Copy each line from the listing below where the word "FIGURE" shows up.

##### DATA EXTRACT #####

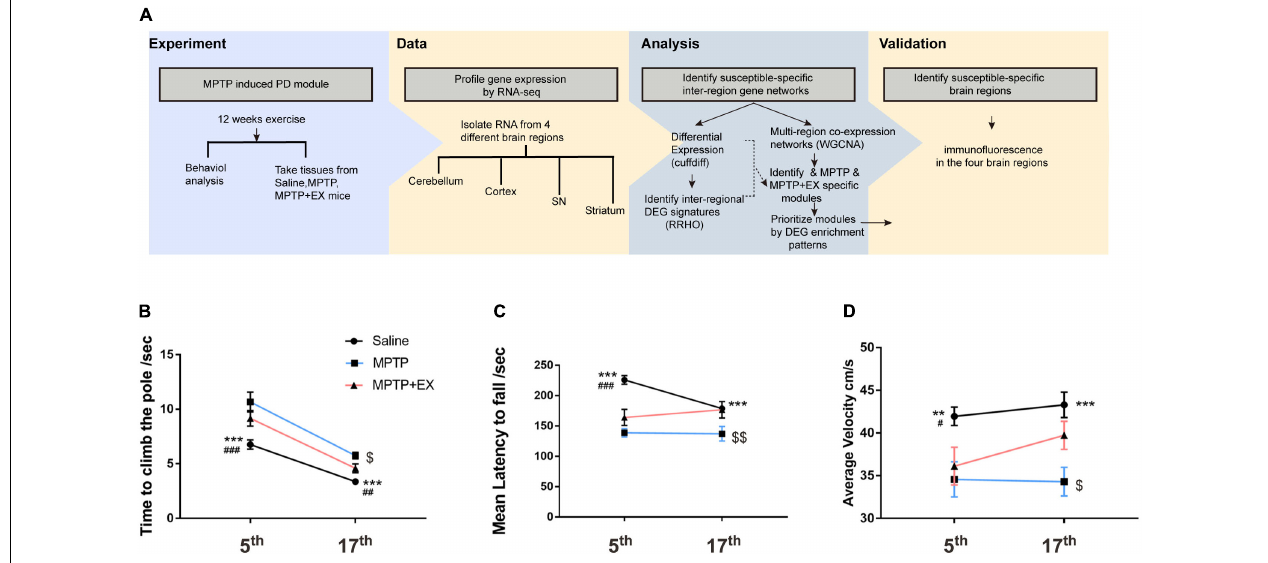
FIGURE 1 | Motor function recovery in mice treated with MPTP after the 12-week treadmill exercise. (A) Scheme of the experimental design. (B) Time spent in descending to the floor for the saline ( n = 24), MPTP ( n = 12), and MPTP + EX ( n = 12) groups. (C) Time spent in the rotarod for the saline ( n = 24), MPTP ( n = 12), and MPTP + EX ( n = 12) groups. (D) Average speed in the open field for the saline ( n = 24), MPTP ( n = 13), and MPTP + EX ( n = 13) groups. Data are mean ± s.e.m. Statistical analysis is performed using mixed-model ANOVA followed by the LSD post hoc test. ** p < 0.01, saline vs. MPTP; *** P < 0.001, saline vs. MPTP; # p < 0.05, saline vs. MPTP + EX; ### p < 0.001, saline vs. MPTP + EX; $ p < 0.05, MPTP vs. MPTP + EX; $$ p < 0.01, MPTP vs. MPTP +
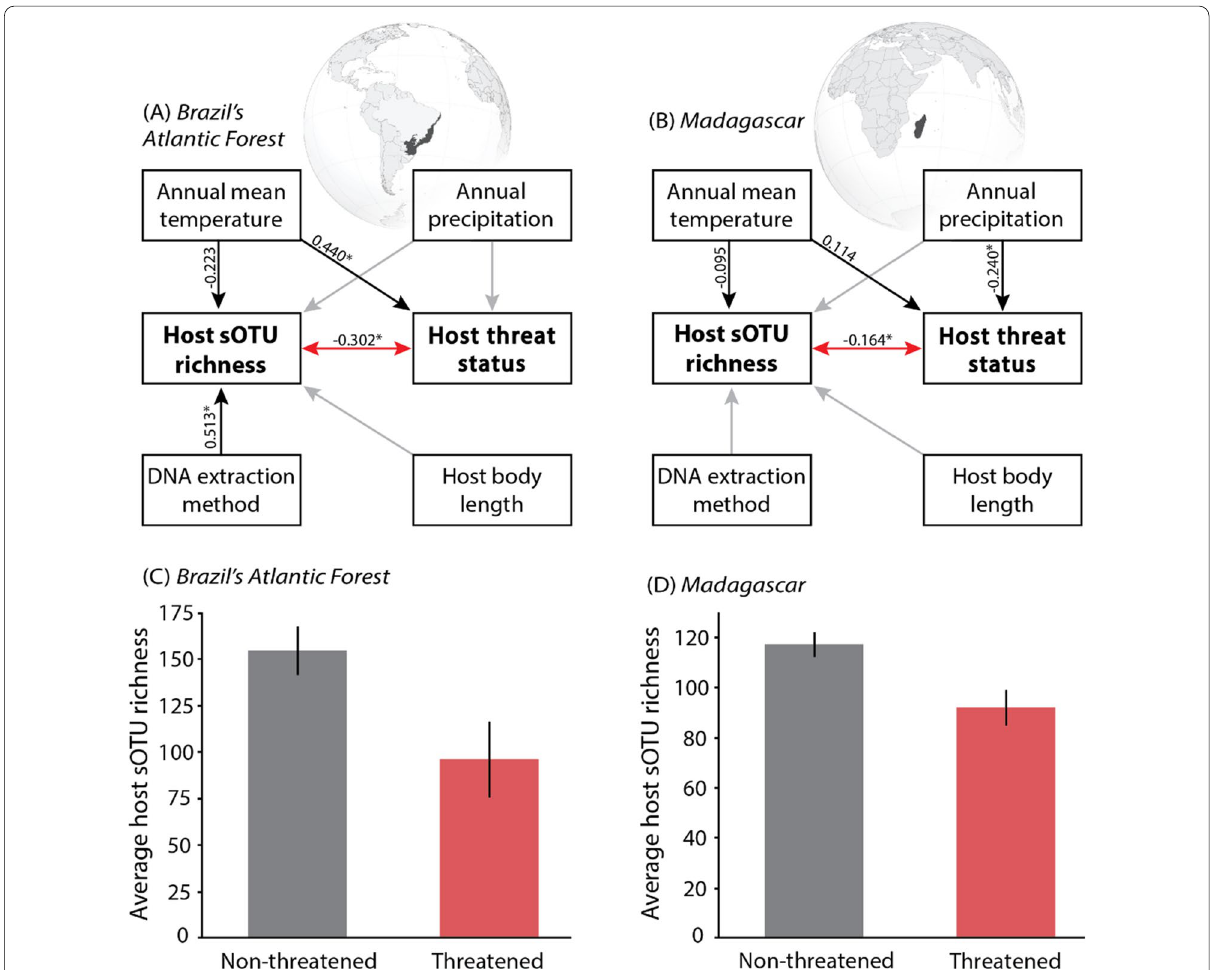
Fig. 1 Association between skin bacterial diversity and threat status of amphibian species in two geographically distinct biodiversity hotspots. A , B Piecewise structural equation models accounting for environmental, host, and methodological factors. Amphibian skin bacterial diversity was estimated as number of detected sub‑operational taxonomic units (sOTUs). Numbers are standardized coefficients (* p < 0.05). Unsupported paths shown as gray arrows were removed to improve model fit. Red arrows indicate the correlation of interest between host skin bacterial diversity and host threat status. Black arrows indicate other paths that were retained in the final pruned models. C , D Average skin sOTU richness between threatened (red) and non‑threatened (gray) species. Threatened species carried lower skin sOTU richness in ( C ) Brazil’s Atlantic Forest (t df 15.436, p 0.029) and D Madagascar (t 2.894, df 131.981, p 0.004). Error bars represent standard = = = − = =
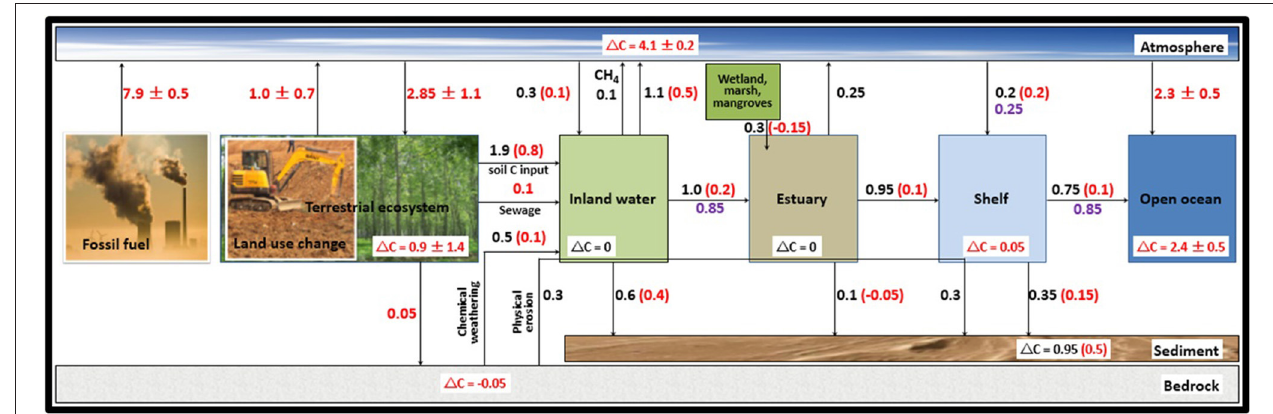
FIGURE 2 | Simplified schematic of the global carbon budget and its anthropogenic perturbation. All fluxes are in Pg C yr − 1 , rounded to ± 0.05 Pg C yr − 1 and represent the total carbon fluxes (organic and inorganic carbon). Arrows indicate direction of flux and 1 C refer to carbon accumulation within each reservoir. The numbers in the red color are the budget of anthropogenic CO 2 and numbers in the purple color are taken from Bauer et al. (2013). This figure is modified from Regnier et al. (2013) .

#####

PROBLEM SOLUTION —
FIGURE 1 | Motor function recovery in mice treated with MPTP after the 12-week treadmill exercise. (A) Scheme of the experimental design. (B) Time spent in descending to the floor for the saline ( n = 24), MPTP ( n = 12), and MPTP + EX ( n = 12) groups. (C) Time spent in the rotarod for the saline ( n = 24), MPTP ( n = 12), and MPTP + EX ( n = 12) groups. (D) Average speed in the open field for the saline ( n = 24), MPTP ( n = 13), and MPTP + EX ( n = 13) groups. Data are mean ± s.e.m. Statistical analysis is performed using mixed-model ANOVA followed by the LSD post hoc test. ** p < 0.01, saline vs. MPTP; *** P < 0.001, saline vs. MPTP; # p < 0.05, saline vs. MPTP + EX; ### p < 0.001, saline vs. MPTP + EX; $ p < 0.05, MPTP vs. MPTP + EX; $$ p < 0.01, MPTP vs. MPTP +
FIGURE 2 | Simplified schematic of the global carbon budget and its anthropogenic perturbation. All fluxes are in Pg C yr − 1 , rounded to ± 0.05 Pg C yr − 1 and represent the total carbon fluxes (organic and inorganic carbon). Arrows indicate direction of flux and 1 C refer to carbon accumulation within each reservoir. The numbers in the red color are the budget of anthropogenic CO 2 and numbers in the purple color are taken from Bauer et al. (2013). This figure is modified from Regnier et al. (2013) .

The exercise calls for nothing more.